Everything in the records must appear again exactly, except the images.

···

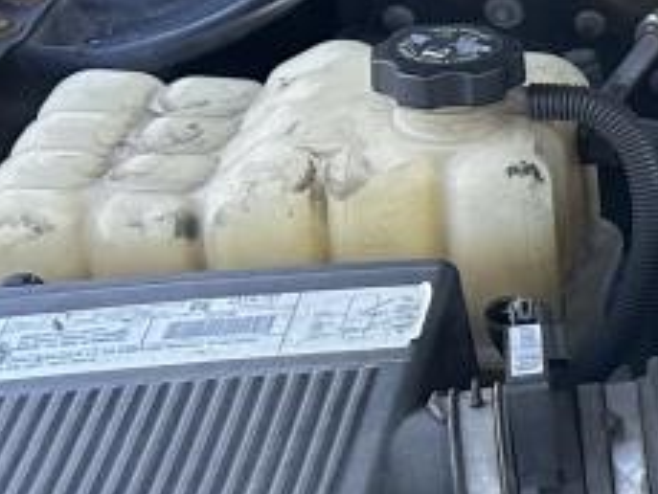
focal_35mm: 134
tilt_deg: -21.5
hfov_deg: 11.8
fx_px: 2548
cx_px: 1606
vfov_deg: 11.1
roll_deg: -3.5
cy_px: 132
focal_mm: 6.86
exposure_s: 1/161
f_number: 1.78
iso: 100
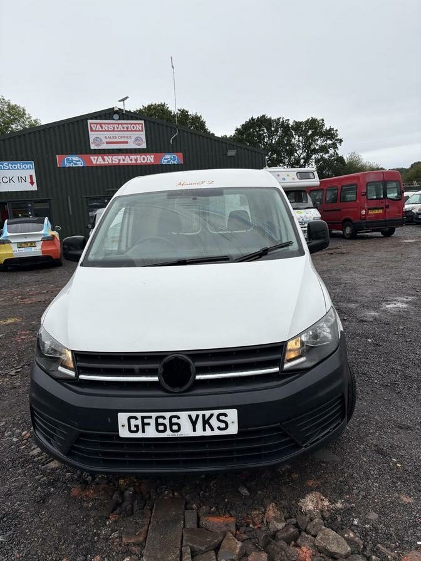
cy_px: 280
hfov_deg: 53.1
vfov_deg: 67.3
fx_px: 422
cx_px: 210
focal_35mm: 26
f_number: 1.6
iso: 50
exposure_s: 1/1064
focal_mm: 5.96
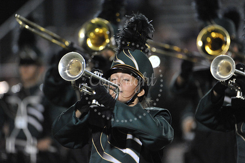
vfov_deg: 2.3
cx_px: 122
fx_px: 4081
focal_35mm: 600
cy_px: 82
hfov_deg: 3.4
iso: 6400
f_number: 6.3
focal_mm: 600
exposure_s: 1/160
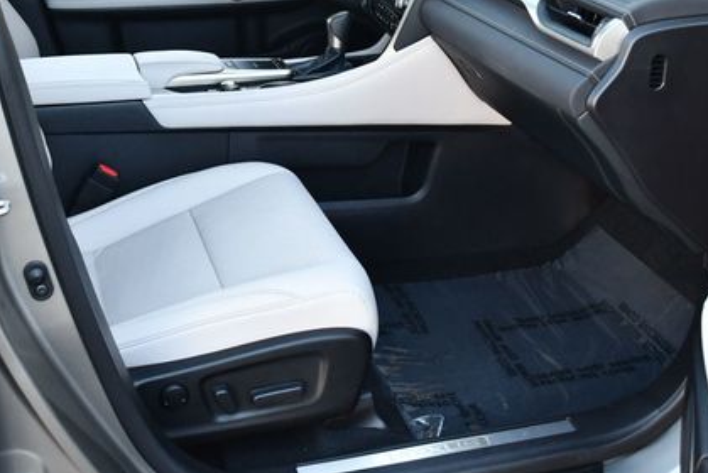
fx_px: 1082
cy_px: 132
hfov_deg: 36.1
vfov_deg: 24.4
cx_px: 282
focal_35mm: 55
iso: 800
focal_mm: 18
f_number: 3.5
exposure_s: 1/250
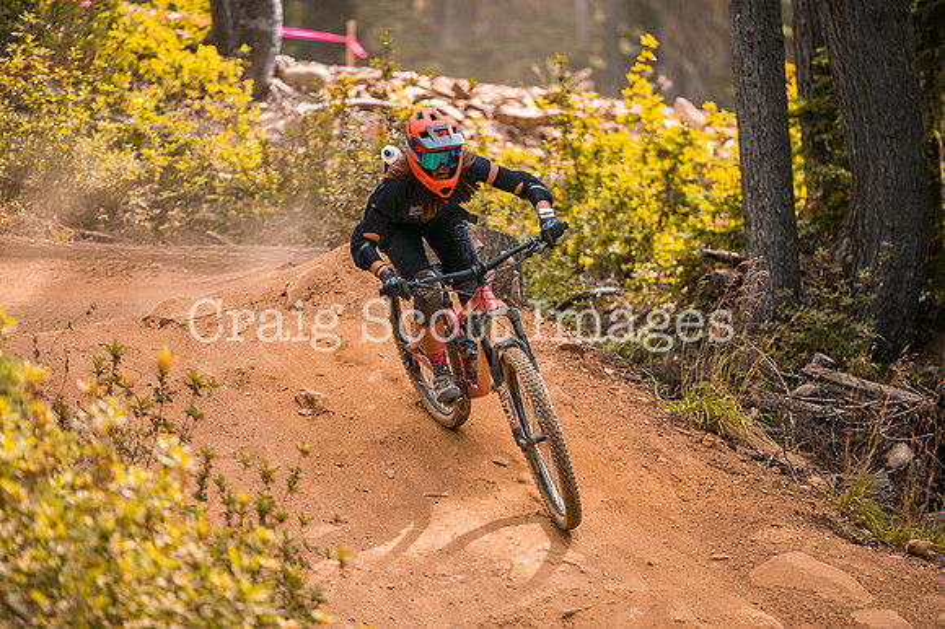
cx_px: 503
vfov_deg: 6.4
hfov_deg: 9.7
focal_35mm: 213
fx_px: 5587
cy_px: 294
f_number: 2.8
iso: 250
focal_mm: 200
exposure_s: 1/1600
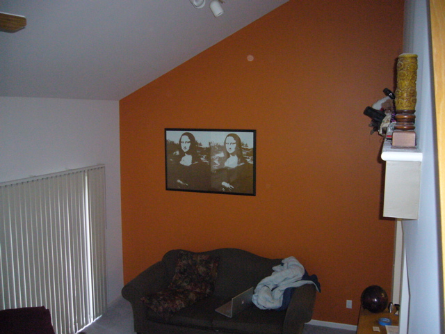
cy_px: 167
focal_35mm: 35
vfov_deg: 40.7
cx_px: 222
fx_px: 450
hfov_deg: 52.6
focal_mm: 5.8
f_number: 2.8
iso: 400
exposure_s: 1/60
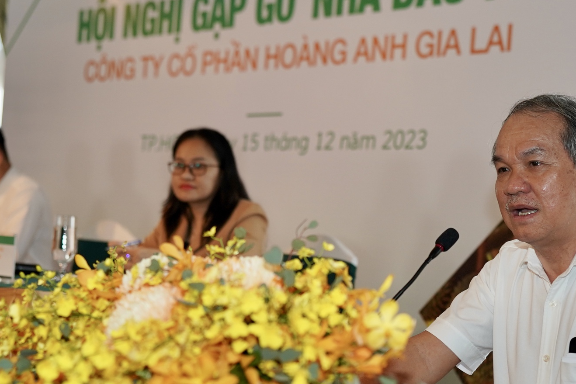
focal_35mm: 68
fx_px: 1088
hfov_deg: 29.6
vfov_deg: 20.0
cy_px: 218
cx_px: 355
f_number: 2.4
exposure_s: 1/250
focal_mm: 35
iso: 320
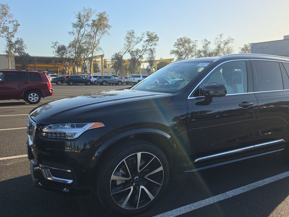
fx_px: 234
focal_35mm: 28
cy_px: 114
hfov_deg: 62.8
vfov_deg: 49.7
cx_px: 175
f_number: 1.4
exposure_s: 1/7940
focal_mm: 6.5
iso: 63
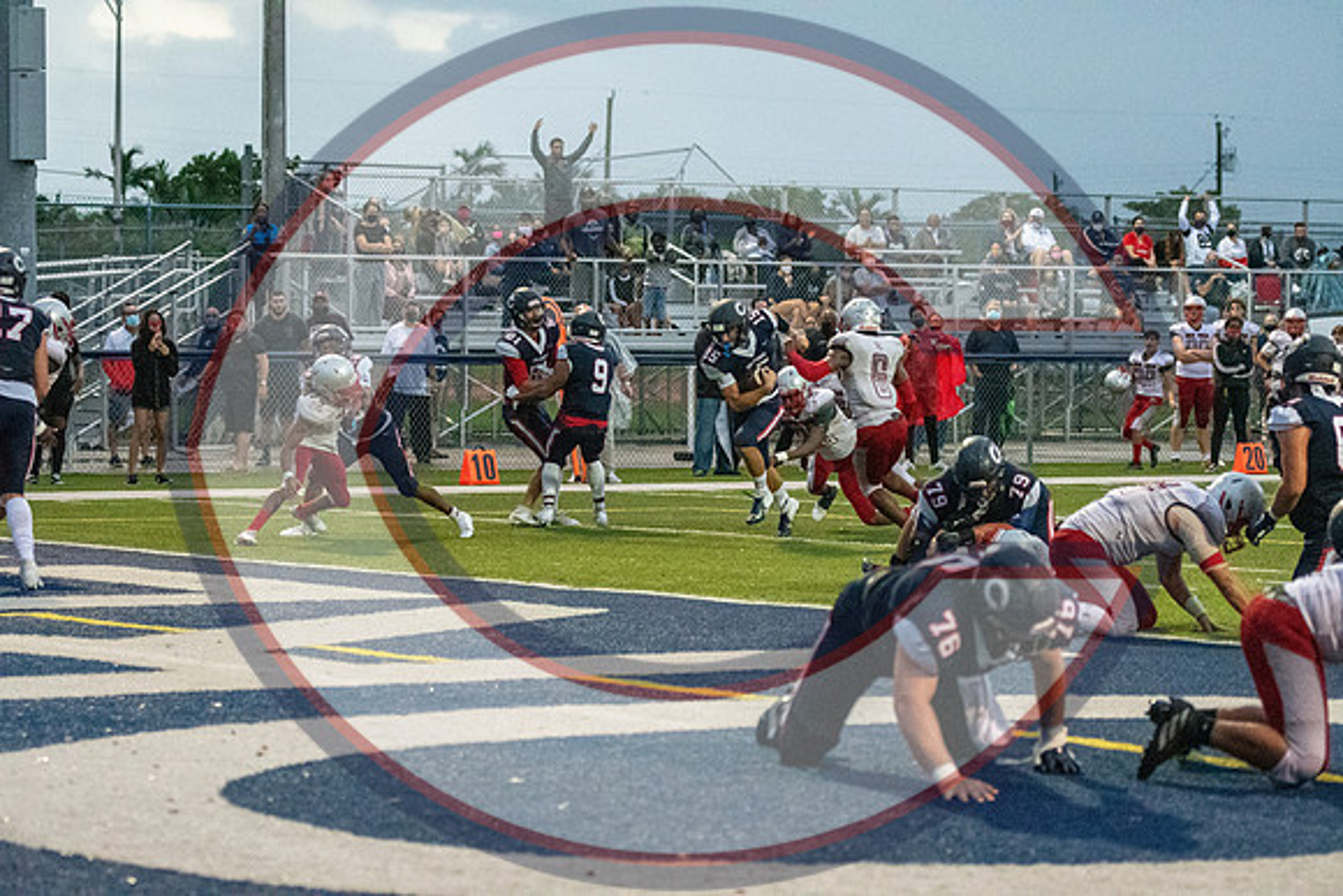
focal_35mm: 128
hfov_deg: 16.1
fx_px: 4757
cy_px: 448
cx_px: 672
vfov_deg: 10.8
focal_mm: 85
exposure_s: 1/2500
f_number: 2.8
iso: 14400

···

TASK RESULT →
focal_35mm: 134
tilt_deg: -21.5
hfov_deg: 11.8
fx_px: 2548
cx_px: 1606
vfov_deg: 11.1
roll_deg: -3.5
cy_px: 132
focal_mm: 6.86
exposure_s: 1/161
f_number: 1.78
iso: 100
cy_px: 280
hfov_deg: 53.1
vfov_deg: 67.3
fx_px: 422
cx_px: 210
focal_35mm: 26
f_number: 1.6
iso: 50
exposure_s: 1/1064
focal_mm: 5.96
vfov_deg: 2.3
cx_px: 122
fx_px: 4081
focal_35mm: 600
cy_px: 82
hfov_deg: 3.4
iso: 6400
f_number: 6.3
focal_mm: 600
exposure_s: 1/160
fx_px: 1082
cy_px: 132
hfov_deg: 36.1
vfov_deg: 24.4
cx_px: 282
focal_35mm: 55
iso: 800
focal_mm: 18
f_number: 3.5
exposure_s: 1/250
cx_px: 503
vfov_deg: 6.4
hfov_deg: 9.7
focal_35mm: 213
fx_px: 5587
cy_px: 294
f_number: 2.8
iso: 250
focal_mm: 200
exposure_s: 1/1600
cy_px: 167
focal_35mm: 35
vfov_deg: 40.7
cx_px: 222
fx_px: 450
hfov_deg: 52.6
focal_mm: 5.8
f_number: 2.8
iso: 400
exposure_s: 1/60
focal_35mm: 68
fx_px: 1088
hfov_deg: 29.6
vfov_deg: 20.0
cy_px: 218
cx_px: 355
f_number: 2.4
exposure_s: 1/250
focal_mm: 35
iso: 320
fx_px: 234
focal_35mm: 28
cy_px: 114
hfov_deg: 62.8
vfov_deg: 49.7
cx_px: 175
f_number: 1.4
exposure_s: 1/7940
focal_mm: 6.5
iso: 63
focal_35mm: 128
hfov_deg: 16.1
fx_px: 4757
cy_px: 448
cx_px: 672
vfov_deg: 10.8
focal_mm: 85
exposure_s: 1/2500
f_number: 2.8
iso: 14400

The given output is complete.